### TASK REQUIREMENTS:
Give the listing below again exactly, but without any of its pictures.

### SUPPLIED INFORMATION:
--- START ---
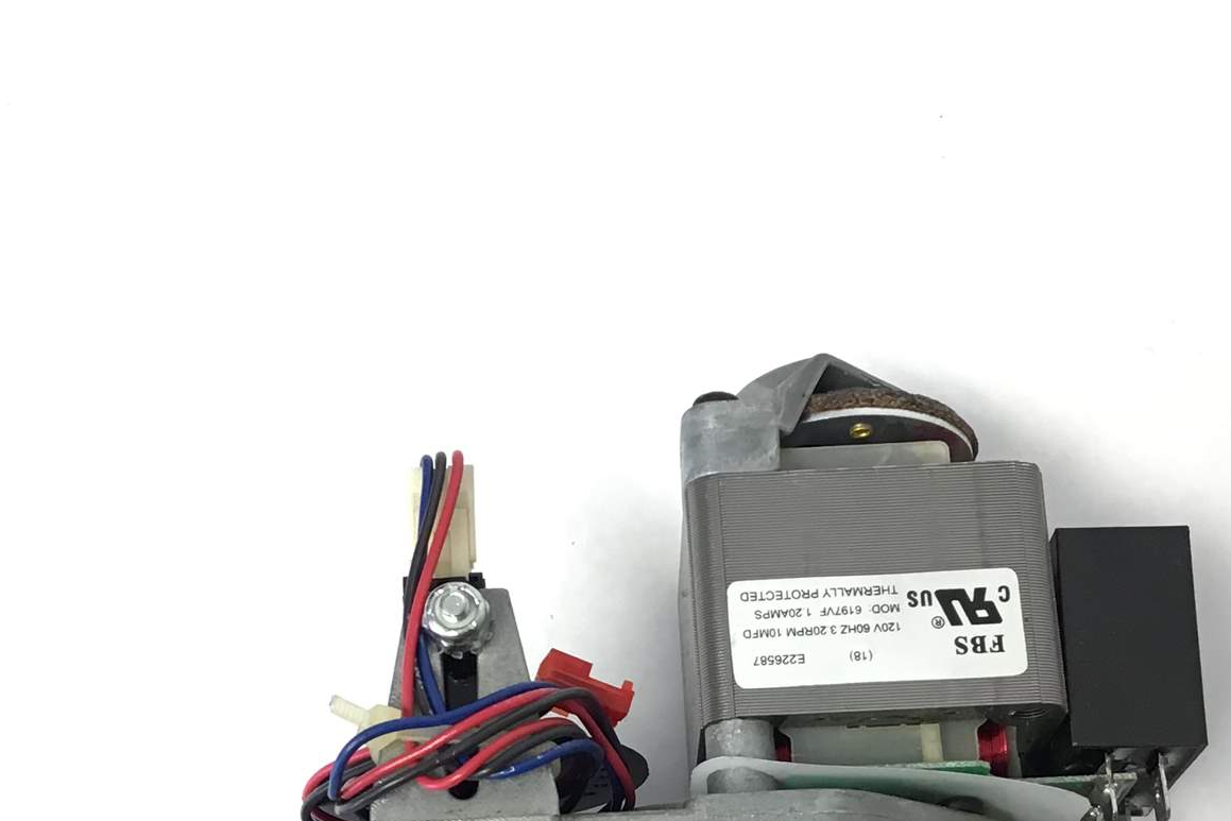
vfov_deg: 22.2
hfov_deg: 33.9
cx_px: 629
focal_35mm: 59
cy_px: 797
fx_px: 2018
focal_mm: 3.3
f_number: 2.4
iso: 40
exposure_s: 1/30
--- END ---
### ANSWER FOR THIS EXERCISE:
vfov_deg: 22.2
hfov_deg: 33.9
cx_px: 629
focal_35mm: 59
cy_px: 797
fx_px: 2018
focal_mm: 3.3
f_number: 2.4
iso: 40
exposure_s: 1/30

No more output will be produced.